こういった復号をする場合、復号されたデータがプログラムのコードだったり、パラメータや文字列といったデータだったり、ケースにより様々です。このケースでは、解析した領域にEIPをジャンプさせる処理が見つかったので、コードだということが分かります。

 

そこで、このコード領域を解析する必要があります。

IDAの操作メモ - コードの再解析 -では、ステップを進めていき、未解析の領域にEIPが到達すれば自動的に解析してくれることは述べました。今回は、範囲選択をして右クリックで表示されるポップアップメニューを使って再解析させる方法のメモです。

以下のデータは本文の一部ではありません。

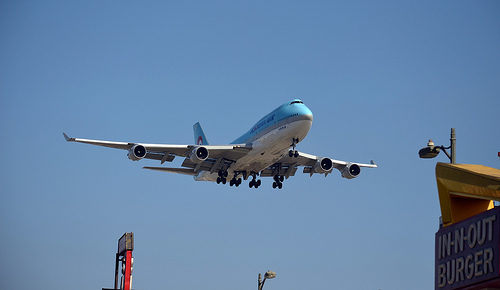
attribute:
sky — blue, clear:
[119, 23, 173, 60]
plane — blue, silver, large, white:
[50, 87, 383, 200]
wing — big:
[68, 118, 190, 156]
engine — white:
[128, 139, 156, 160]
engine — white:
[180, 150, 218, 171]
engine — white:
[311, 152, 333, 172]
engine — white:
[340, 160, 362, 185]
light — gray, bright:
[415, 119, 458, 160]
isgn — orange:
[104, 227, 137, 288]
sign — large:
[424, 161, 496, 283]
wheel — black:
[212, 169, 229, 186]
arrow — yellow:
[435, 157, 488, 211]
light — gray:
[255, 259, 273, 280]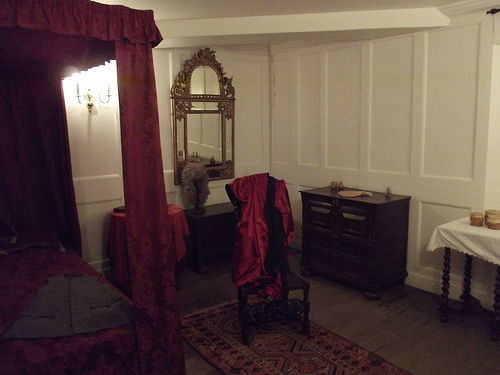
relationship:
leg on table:
[438, 247, 452, 324] [432, 215, 499, 342]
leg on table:
[460, 251, 475, 318] [432, 215, 499, 342]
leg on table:
[492, 265, 498, 335] [432, 215, 499, 342]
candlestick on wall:
[75, 71, 111, 111] [360, 59, 455, 134]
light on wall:
[95, 68, 120, 104] [59, 49, 269, 260]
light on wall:
[64, 68, 87, 106] [59, 49, 269, 260]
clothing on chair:
[223, 170, 298, 307] [223, 173, 315, 347]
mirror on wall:
[176, 94, 235, 166] [153, 44, 270, 203]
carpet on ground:
[169, 257, 404, 371] [105, 247, 483, 361]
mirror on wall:
[172, 49, 237, 185] [48, 0, 273, 283]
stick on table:
[438, 248, 451, 322] [427, 213, 499, 339]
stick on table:
[490, 266, 499, 342] [427, 213, 499, 339]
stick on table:
[460, 253, 472, 315] [427, 213, 499, 339]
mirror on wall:
[167, 43, 237, 189] [72, 40, 297, 256]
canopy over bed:
[9, 14, 170, 95] [38, 60, 170, 360]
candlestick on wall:
[76, 83, 111, 111] [69, 46, 272, 268]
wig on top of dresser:
[175, 160, 215, 213] [108, 187, 312, 275]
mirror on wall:
[172, 49, 237, 185] [2, 30, 271, 247]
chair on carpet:
[213, 156, 319, 341] [179, 294, 410, 374]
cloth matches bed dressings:
[111, 209, 188, 296] [0, 0, 191, 373]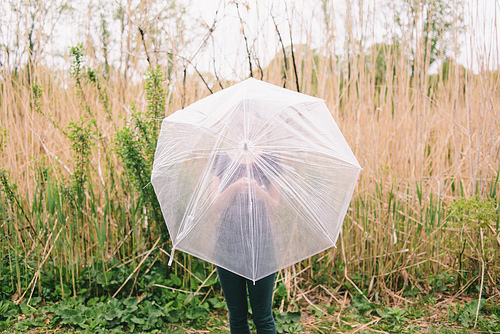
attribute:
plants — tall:
[13, 52, 468, 272]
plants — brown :
[371, 87, 462, 193]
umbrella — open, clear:
[150, 75, 358, 294]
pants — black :
[209, 231, 282, 322]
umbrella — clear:
[142, 77, 369, 288]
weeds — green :
[55, 126, 156, 270]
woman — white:
[214, 95, 280, 329]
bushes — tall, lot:
[25, 88, 146, 298]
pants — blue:
[214, 281, 269, 330]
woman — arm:
[205, 79, 316, 300]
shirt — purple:
[197, 159, 278, 212]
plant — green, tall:
[66, 27, 155, 304]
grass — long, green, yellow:
[362, 111, 469, 289]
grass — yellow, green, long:
[386, 138, 470, 280]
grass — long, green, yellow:
[380, 90, 480, 295]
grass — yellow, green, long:
[378, 96, 483, 326]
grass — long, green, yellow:
[393, 100, 463, 306]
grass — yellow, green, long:
[409, 94, 484, 294]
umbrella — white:
[166, 73, 345, 282]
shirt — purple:
[206, 145, 295, 238]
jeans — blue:
[217, 270, 269, 330]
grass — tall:
[418, 194, 484, 297]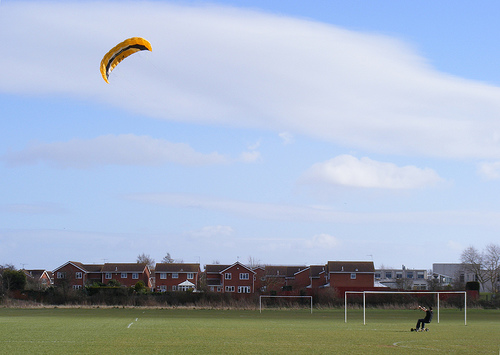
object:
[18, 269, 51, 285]
roof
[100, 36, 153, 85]
kite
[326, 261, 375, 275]
roof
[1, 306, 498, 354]
field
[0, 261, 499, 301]
houses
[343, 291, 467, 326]
poles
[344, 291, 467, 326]
bars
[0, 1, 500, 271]
sky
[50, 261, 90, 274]
roof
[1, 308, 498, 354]
grass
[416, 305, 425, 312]
arms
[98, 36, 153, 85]
sail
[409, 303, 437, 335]
guy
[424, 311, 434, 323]
top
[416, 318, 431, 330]
pants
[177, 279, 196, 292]
gazebo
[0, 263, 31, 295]
trees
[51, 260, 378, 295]
building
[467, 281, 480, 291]
opening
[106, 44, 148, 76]
stripe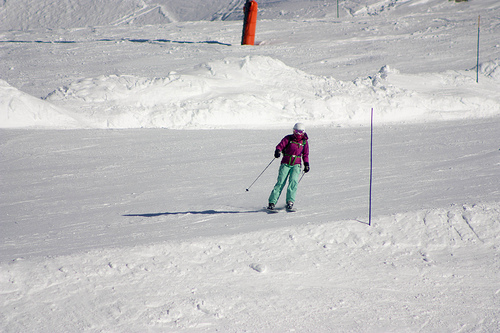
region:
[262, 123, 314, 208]
skier in white snow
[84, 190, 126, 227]
white snow on hill side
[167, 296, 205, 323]
white snow on hill side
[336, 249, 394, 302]
white snow on hill side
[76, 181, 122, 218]
white snow on hill side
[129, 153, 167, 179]
white snow on hill side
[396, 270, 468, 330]
snow is white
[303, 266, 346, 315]
the snow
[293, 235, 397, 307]
the white snow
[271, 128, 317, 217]
a person is skiing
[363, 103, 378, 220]
a long pole in the snow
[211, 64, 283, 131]
a small snow mountain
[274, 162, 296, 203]
green pants the person is wearing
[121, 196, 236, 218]
a shadow on the snow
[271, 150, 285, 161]
person is holding a ski pole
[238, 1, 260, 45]
a red pole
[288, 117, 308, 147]
the helmet is white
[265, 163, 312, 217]
the pants are green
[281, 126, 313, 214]
skier in snow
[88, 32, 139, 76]
white clouds in blue sky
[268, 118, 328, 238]
skier on snow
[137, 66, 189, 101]
white clouds in blue sky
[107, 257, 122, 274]
snow clump on the ski slope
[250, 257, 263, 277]
snow clump on the ski slope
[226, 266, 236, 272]
snow clump on the ski slope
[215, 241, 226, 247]
snow clump on the ski slope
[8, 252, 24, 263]
snow clump on the ski slope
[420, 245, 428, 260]
snow clump on the ski slope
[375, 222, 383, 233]
snow clump on the ski slope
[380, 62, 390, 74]
snow clump on the ski slope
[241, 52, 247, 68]
snow clump on the ski slope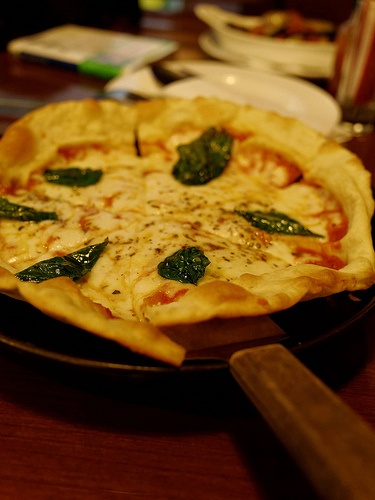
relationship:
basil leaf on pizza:
[16, 236, 110, 283] [0, 92, 374, 367]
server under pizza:
[153, 313, 374, 500] [0, 92, 374, 367]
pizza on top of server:
[0, 92, 374, 367] [153, 313, 374, 500]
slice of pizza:
[133, 94, 341, 217] [0, 92, 374, 367]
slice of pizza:
[1, 97, 147, 222] [0, 92, 374, 367]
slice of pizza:
[0, 186, 143, 290] [0, 92, 374, 367]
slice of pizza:
[0, 217, 186, 367] [0, 92, 374, 367]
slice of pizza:
[129, 213, 354, 329] [0, 92, 374, 367]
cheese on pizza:
[0, 130, 343, 326] [0, 92, 374, 367]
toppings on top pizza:
[1, 124, 352, 325] [0, 92, 374, 367]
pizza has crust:
[0, 92, 374, 367] [136, 96, 340, 178]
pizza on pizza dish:
[0, 92, 374, 367] [0, 286, 375, 404]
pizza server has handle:
[153, 313, 374, 500] [227, 343, 375, 499]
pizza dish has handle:
[0, 184, 375, 377] [227, 343, 375, 499]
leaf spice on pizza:
[41, 166, 103, 188] [0, 92, 374, 367]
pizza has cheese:
[0, 92, 374, 367] [0, 130, 343, 326]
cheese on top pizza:
[0, 130, 343, 326] [0, 92, 374, 367]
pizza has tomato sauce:
[0, 92, 374, 367] [1, 124, 350, 323]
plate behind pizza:
[155, 61, 342, 137] [0, 92, 374, 367]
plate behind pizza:
[197, 28, 336, 79] [0, 92, 374, 367]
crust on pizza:
[1, 94, 374, 370] [0, 92, 374, 367]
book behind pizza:
[6, 21, 180, 78] [0, 92, 374, 367]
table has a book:
[3, 0, 375, 499] [6, 21, 180, 78]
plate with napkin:
[155, 61, 342, 137] [158, 76, 308, 127]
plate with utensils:
[155, 61, 342, 137] [149, 62, 199, 88]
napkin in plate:
[158, 76, 308, 127] [155, 61, 342, 137]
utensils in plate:
[149, 62, 199, 88] [155, 61, 342, 137]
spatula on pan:
[153, 313, 374, 500] [0, 184, 375, 377]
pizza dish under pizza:
[0, 286, 375, 404] [0, 92, 374, 367]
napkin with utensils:
[158, 76, 308, 127] [149, 62, 199, 85]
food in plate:
[225, 8, 339, 46] [193, 4, 336, 77]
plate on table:
[155, 61, 342, 137] [3, 0, 375, 499]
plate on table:
[197, 28, 336, 79] [3, 0, 375, 499]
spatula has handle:
[153, 313, 374, 500] [227, 343, 375, 499]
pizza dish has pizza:
[0, 286, 375, 404] [0, 92, 374, 367]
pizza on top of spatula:
[0, 92, 374, 367] [153, 313, 374, 500]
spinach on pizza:
[158, 244, 211, 286] [0, 92, 374, 367]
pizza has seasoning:
[0, 92, 374, 367] [1, 124, 352, 325]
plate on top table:
[155, 61, 342, 137] [3, 0, 375, 499]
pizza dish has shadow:
[0, 286, 375, 404] [2, 319, 375, 438]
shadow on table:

メニューを使って再解析する簡単な方法は、カーソルで範囲選択し、「Analyze selected area」を押すことです。これで、選択した範囲を再解析することができます。ただし、これはコードセグメントの場合は問題ないのですが、データセグメントの場合はちょっとしたコツがあります。

 

まず、前回の復号処理は、複数回の演算の後、最終的には以下のようになりました。

 

 

0x004E4A88以降の、赤枠で囲まれた領域が復号の結果です。

IDA Viewを0x004E4A88へ移動させ、範囲選択をして右クリックでポップアップメニューを表示させます。

すると、以下のようになってしまいました。

 

 

本来は、上図の楕円の場所に「Analyze selected area」が表示されるのですが、このケースでは表示されません。

理由は、選択範囲がデータセグメントのためです。

このような場合、セグメントのクラスを変更することで解析が可能になります。

セグメントは、「View」メニューの「Open subviews」の「Segments」で表示させることが可能です(参考:IDAの操作メモ - メニュー編(その2) -)。

このケースでは、0x004E4A88以降が含まれる.dataセグメントを選択し、右クリックで表示されるメニューから「Edit segment」を選択します。

すると、以下のようなウィンドウが表示されます。

 

 

Segment classが「DATA」になっているので、「CODE」に変更します。

このとき、ドロップダウンメニューには、「CODE」が出てこないかもしれません。その場合、キーボードで手打ちで「CODE」にすればOKです。

また、分析では関係ない(?)ですが、私は一応Segment permissonsの「Execute」のチェックも併せていれています。もっとも、ここにチェックが入っていなくても、EIPがこのセグメント領域内にきたら、普通にデバッガで実行してる気もするのですが・・・。

 

この操作の後、再びIDA Viewを0x004E4A88へ移動させ、範囲選択をして右クリックでポップアップメニューを表示させます。

すると、以下のようになりました。

 

 

「Analyze selected area」を押すと、ポップアップでメッセージがでます。

「Analyze」、「Force」、「Cancel」のボタンがあります。

通常、「Analyze」で問題ないのですが、対象に解析済み領域が含まれていたりする場合、上手くいかないことがあります。その場合、範囲選択をしなおして「Analyze selected area」から「Force」をやると、思った通りいくことが多い、というのが直感的な感覚です。

まあ、私の場合雑に毎回「Force」にしている気もしますけどね

 

 

この結果、復号されたデータセグメント領域上のコードが、見事解析されました。

下図に、0x004E4A88以降に続きのコードがあることが明確に分かると思います。

この後のコードを追うことで、引き続きマルウェアの解析を行うことができます。

セルフのパッカーやコードの暗号化を使うケースは比較的よく見られますので、IDAで解析する場合は、このあたりの操作ができるのは必須かなと思います。

なお、サンドボックスや動的解析の場合、この部分は基本的には障害にはならないと思います。むしろ、暗号化してたか、それはどのような方法だったか、すらスルーしそうではありますが。